Vorne auf dem Platz, kurz vor Beginn der Wohnhäuser, stand jemand, den sie von ihrer Position ganz hinten nicht richtig erkennen konnten, und deutete auf eine kleine Tafel. Klar vernehmlich wehte eine Männerstimme über die Köpfe der Anwesenden hinweg.

„Heute vor zwanzig Jahren wurde der Frieden unserer Welt erneuert. Ewigen Dank schulden wir unserer Herrin, die sich zu unserem Wohl dem Schicksal überlassen hat."
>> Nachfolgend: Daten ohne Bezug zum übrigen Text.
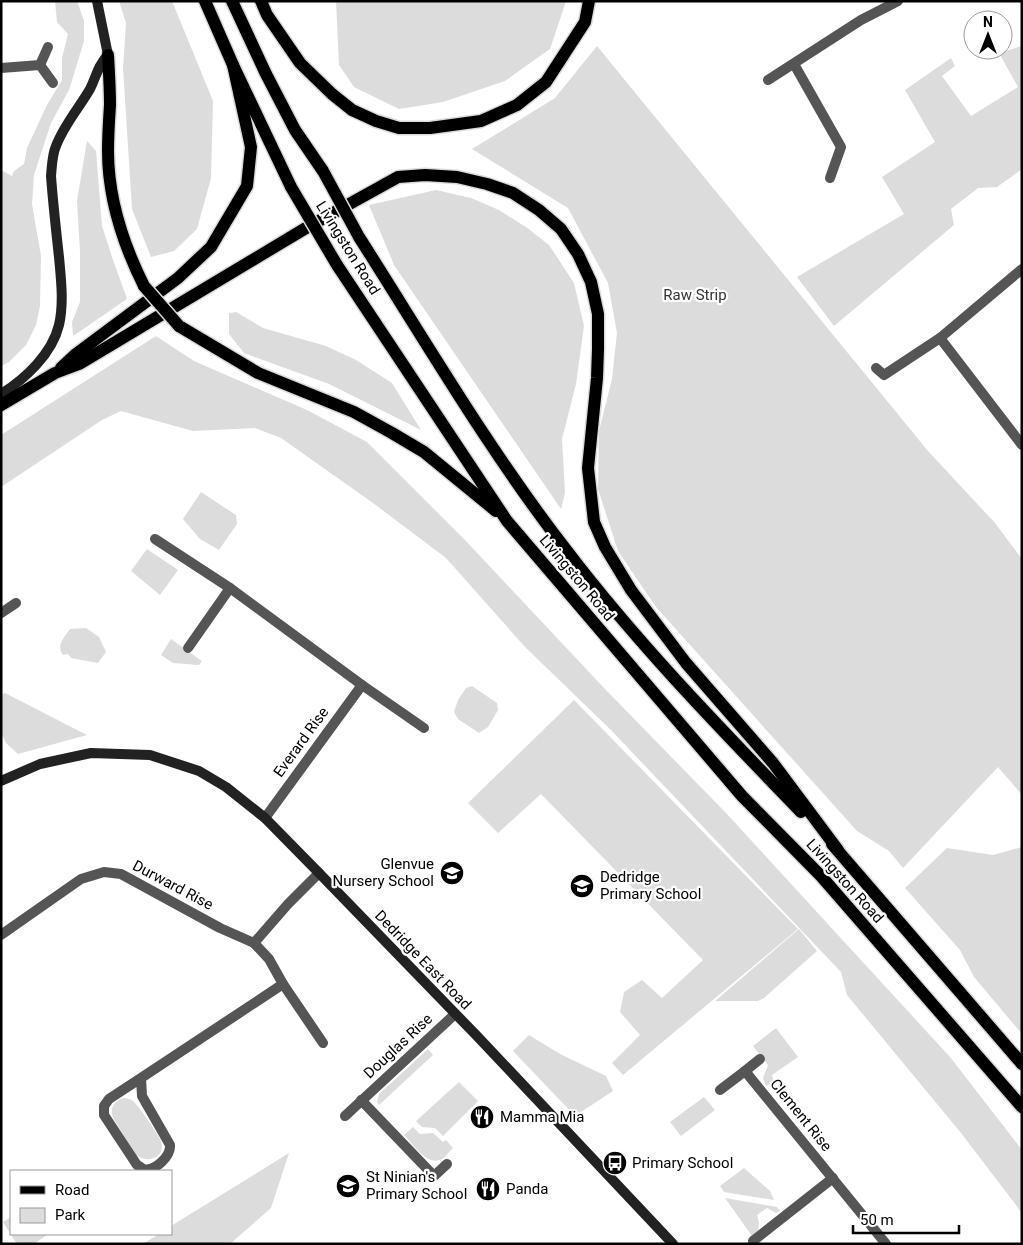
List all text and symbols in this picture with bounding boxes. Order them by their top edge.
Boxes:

Zustimmendes Gemurmel erhob sich, vereinzelt begannen einige Leute zu weinen. Verwundert nahm Eilean die sich ihr bietende Szene in sich auf. Sie hatte keine Ahnung, dass ihre Mutter so beliebt gewesen war.

„Ria hat uns dem Volk näher gebracht", erklärte ihr Vater leise. „Sie hat sich nicht von dem Gerede und dem Starren der Leute einschüchtern lassen." Die Andeutung eines leisen, sehr traurigen Lächelns war in seinen Mundwinkeln zu erkennen. „Ihr eigenwilliger Sinn für Mode hat einige Akzente gesetzt."

Das war ihre Mutter, wie sie sie in Erinnerung hatte. Eine wunderschöne Frau, die voller Leben steckte und sich nicht in irgendwelche Schranken weisen ließ.

Aufmunternd klopfte sie ihm auf die Schulter. „Na, dann suchen wir hier nach Mamas Spuren."